• WORK INSTRUCTIONS
Copy all lines containing the string "Instruments" from the records below.

======== RECORDED DATA

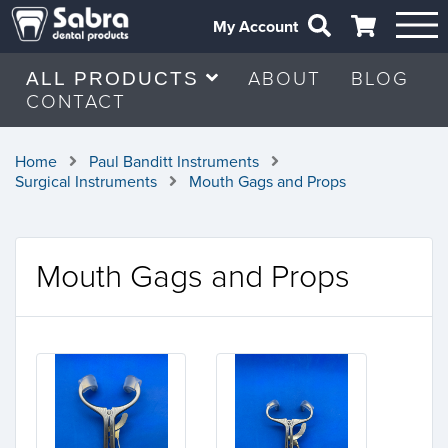
My Account
ABOUT
BLOG
ALL PRODUCTS
CONTACT
Home
Paul Banditt Instruments
Surgical Instruments
Mouth Gags and Props
Mouth Gags and Props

================

• SOLVED EXERCISE
Paul Banditt Instruments
Surgical Instruments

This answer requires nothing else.